Here’s one piece — the pytest fixture for testing MCP tools without running the full server:

# conftest.py
import pytest
from mcp.server.fastmcp import FastMCP

@pytest.fixture
def mcp_app():
    """Create a test MCP instance with no transport."""
    app = FastMCP("test")
    return app

@pytest.fixture
def mock_env(monkeypatch):
    """Set test environment variables."""
    monkeypatch.setenv("DATABASE_URL", "sqlite:///test.db")
    monkeypatch.setenv("GITHUB_TOKEN", "test-token")

That’s the foundation for testing any MCP server. The book includes test patterns for each of the 10 server templates.

bottom_line

  • The MCP server pattern is four lines of framework code (FastMCP, @mcp.tool(), type hints, mcp.run()). Everything else is standard Python you already know.
  • The modular registration pattern (separate files, register_*_tools functions) is what separates a demo from a reusable system. Build it this way from the start.
  • Block write operations by default. Read-only tools are safe tools. Add write access only after you have validation, confirmation flows, and audit logging.

Frequently Asked Questions

Do I need to know machine learning to build MCP servers?+

No. MCP is a protocol, not a model. You write Python functions that receive requests and return strings. The AI model handles the intelligence. If you can write a REST API endpoint, you can build an MCP server.

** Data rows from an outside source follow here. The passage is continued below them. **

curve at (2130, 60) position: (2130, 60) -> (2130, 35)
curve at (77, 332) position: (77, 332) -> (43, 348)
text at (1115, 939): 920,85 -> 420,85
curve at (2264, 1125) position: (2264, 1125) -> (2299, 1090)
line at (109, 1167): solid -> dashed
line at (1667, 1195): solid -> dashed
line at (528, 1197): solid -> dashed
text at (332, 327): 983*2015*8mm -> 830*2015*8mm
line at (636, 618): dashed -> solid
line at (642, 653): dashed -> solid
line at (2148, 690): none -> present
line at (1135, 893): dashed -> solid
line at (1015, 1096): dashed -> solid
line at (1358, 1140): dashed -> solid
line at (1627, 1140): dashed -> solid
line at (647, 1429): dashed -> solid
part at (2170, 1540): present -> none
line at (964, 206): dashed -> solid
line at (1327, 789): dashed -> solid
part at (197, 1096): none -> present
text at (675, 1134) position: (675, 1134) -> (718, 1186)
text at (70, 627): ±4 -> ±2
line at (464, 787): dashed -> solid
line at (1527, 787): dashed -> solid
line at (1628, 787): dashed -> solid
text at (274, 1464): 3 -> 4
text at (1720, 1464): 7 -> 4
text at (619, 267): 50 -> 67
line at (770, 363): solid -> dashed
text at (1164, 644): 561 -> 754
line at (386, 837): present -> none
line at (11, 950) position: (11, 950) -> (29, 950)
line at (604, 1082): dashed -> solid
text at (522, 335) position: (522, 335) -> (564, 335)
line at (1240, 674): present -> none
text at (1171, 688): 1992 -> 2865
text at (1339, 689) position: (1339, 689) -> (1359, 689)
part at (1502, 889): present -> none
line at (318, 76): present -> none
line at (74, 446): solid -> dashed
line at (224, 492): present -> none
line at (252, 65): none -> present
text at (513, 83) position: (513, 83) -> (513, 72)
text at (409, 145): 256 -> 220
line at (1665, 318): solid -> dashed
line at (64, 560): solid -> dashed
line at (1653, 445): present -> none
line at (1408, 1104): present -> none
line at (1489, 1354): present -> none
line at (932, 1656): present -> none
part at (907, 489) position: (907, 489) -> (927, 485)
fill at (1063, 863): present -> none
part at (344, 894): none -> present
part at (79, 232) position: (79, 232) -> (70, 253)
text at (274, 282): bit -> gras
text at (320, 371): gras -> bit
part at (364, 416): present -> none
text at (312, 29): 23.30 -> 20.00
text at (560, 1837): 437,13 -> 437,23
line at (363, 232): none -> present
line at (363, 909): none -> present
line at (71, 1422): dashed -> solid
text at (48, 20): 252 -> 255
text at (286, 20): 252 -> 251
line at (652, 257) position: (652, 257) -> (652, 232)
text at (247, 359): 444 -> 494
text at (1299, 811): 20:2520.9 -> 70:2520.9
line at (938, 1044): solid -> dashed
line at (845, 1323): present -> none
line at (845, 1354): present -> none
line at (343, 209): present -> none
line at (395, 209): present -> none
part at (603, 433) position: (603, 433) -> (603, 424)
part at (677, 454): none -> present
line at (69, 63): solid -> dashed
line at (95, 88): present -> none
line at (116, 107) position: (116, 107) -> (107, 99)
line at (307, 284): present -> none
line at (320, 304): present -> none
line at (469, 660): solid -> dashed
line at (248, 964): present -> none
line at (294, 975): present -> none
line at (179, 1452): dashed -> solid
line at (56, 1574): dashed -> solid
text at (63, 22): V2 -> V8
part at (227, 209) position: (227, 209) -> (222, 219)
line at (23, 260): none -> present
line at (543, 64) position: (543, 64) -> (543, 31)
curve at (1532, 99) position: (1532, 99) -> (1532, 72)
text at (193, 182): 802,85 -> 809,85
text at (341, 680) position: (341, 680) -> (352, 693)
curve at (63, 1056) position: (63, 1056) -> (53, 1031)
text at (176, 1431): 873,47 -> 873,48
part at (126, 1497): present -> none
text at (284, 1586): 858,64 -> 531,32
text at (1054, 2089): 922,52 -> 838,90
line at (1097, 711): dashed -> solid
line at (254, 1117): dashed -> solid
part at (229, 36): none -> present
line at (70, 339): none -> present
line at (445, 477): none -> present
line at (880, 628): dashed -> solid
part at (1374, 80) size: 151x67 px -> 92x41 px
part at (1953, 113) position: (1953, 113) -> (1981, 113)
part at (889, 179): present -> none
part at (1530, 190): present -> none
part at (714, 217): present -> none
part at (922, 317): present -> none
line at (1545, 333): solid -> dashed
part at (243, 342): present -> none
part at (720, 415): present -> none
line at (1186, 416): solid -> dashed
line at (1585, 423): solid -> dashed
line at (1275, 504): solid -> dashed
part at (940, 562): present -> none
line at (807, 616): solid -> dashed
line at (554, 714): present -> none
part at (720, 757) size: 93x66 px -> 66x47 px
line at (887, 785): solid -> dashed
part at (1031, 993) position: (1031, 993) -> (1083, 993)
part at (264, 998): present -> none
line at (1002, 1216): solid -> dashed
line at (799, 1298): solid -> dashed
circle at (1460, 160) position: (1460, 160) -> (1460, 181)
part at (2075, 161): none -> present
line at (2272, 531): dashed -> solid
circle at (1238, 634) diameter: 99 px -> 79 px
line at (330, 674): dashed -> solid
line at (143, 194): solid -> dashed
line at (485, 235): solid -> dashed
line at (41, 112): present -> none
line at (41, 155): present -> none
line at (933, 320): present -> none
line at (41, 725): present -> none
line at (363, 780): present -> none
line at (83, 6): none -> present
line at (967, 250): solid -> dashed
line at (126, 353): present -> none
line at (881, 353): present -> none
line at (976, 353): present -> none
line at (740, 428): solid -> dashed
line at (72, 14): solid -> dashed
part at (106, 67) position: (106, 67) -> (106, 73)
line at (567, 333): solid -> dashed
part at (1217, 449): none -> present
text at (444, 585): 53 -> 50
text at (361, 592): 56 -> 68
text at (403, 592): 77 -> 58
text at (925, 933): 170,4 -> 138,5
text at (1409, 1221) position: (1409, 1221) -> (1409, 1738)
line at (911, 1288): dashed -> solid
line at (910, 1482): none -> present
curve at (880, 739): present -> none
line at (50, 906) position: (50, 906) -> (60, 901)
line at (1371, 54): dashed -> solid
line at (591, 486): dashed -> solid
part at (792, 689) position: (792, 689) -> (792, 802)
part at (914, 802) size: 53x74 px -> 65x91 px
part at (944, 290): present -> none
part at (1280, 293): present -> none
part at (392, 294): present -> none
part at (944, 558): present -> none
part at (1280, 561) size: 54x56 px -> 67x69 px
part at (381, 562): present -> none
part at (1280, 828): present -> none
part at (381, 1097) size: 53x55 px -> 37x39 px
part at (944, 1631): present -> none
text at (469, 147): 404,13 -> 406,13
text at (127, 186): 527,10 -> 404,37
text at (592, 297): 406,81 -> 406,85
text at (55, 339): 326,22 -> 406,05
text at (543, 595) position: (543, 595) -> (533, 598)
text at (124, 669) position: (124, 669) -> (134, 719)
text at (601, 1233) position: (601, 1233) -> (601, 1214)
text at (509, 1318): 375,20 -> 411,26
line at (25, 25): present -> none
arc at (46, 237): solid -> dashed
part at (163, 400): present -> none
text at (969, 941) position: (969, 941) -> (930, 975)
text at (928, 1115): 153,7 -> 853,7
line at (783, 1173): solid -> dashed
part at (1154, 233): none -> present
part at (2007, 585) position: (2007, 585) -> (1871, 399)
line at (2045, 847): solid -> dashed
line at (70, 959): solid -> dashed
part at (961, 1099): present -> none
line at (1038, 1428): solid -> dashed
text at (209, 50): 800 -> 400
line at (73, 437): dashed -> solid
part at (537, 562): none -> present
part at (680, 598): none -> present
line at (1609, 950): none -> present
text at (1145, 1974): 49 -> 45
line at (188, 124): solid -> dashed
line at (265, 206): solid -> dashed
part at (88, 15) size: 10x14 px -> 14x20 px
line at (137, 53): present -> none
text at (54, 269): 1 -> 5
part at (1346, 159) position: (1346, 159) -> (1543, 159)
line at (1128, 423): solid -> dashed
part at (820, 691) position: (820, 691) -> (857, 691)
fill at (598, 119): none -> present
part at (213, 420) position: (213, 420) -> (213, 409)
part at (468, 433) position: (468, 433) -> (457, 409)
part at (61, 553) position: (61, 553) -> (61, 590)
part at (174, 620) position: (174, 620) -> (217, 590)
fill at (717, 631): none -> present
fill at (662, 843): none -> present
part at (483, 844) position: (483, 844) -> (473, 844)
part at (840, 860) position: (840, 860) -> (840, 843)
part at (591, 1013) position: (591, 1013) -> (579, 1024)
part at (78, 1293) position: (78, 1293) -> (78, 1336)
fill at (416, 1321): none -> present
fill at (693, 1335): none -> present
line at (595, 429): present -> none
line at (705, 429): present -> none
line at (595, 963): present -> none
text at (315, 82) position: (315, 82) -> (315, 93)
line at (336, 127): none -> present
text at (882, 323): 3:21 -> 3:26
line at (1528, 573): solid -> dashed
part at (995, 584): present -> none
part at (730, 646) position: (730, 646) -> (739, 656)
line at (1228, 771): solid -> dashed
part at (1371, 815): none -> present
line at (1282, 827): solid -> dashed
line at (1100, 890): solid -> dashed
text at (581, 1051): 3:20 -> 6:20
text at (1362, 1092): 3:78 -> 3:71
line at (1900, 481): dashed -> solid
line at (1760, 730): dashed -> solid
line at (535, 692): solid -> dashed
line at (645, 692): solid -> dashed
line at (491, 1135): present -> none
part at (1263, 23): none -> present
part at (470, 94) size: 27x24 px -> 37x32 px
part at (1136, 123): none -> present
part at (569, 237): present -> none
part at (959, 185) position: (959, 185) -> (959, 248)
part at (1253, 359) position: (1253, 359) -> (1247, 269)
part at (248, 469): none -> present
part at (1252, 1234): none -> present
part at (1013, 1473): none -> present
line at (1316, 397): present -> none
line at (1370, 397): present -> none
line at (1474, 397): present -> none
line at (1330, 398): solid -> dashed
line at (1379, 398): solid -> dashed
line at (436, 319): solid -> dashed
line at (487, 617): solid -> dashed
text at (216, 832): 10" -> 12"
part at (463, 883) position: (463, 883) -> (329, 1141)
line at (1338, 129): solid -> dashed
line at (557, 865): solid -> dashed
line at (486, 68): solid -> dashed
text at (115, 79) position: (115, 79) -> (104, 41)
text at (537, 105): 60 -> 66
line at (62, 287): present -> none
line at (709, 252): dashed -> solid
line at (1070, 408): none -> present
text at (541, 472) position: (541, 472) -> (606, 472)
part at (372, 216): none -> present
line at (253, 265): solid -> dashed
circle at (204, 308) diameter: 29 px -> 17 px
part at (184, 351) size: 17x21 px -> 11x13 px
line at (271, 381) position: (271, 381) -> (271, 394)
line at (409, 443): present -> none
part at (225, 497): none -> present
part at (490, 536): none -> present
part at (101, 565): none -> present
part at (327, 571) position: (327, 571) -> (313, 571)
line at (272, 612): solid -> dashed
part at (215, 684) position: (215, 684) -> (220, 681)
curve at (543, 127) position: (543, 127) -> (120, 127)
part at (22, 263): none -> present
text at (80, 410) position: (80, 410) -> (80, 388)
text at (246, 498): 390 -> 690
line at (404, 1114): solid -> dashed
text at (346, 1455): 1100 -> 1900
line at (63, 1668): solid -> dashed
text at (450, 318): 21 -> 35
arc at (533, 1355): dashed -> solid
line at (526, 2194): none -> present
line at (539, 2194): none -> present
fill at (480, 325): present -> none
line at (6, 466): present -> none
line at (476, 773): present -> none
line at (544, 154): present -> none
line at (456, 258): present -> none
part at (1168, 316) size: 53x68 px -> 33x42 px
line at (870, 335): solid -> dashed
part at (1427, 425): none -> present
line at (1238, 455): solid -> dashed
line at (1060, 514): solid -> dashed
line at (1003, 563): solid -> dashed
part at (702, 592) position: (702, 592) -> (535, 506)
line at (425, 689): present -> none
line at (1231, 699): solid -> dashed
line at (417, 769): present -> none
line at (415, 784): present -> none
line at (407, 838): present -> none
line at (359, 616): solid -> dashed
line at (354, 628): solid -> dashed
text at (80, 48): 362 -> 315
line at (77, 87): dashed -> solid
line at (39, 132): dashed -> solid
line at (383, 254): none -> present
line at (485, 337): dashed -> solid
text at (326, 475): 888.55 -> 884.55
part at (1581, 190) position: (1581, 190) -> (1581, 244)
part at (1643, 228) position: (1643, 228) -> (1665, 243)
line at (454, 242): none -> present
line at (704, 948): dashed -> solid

Does MCP only work with Claude?+

No. MCP is an open protocol. The same server works with Claude Desktop, VS Code agent mode, OpenAI via a custom client, and local LLMs like LLaMA through Ollama. Write once, connect to anything.

How long does it take to build a working MCP server?+

About 20 minutes for a single-tool server. A multi-tool server with database and GitHub integration takes 1-2 hours if you follow the modular pattern.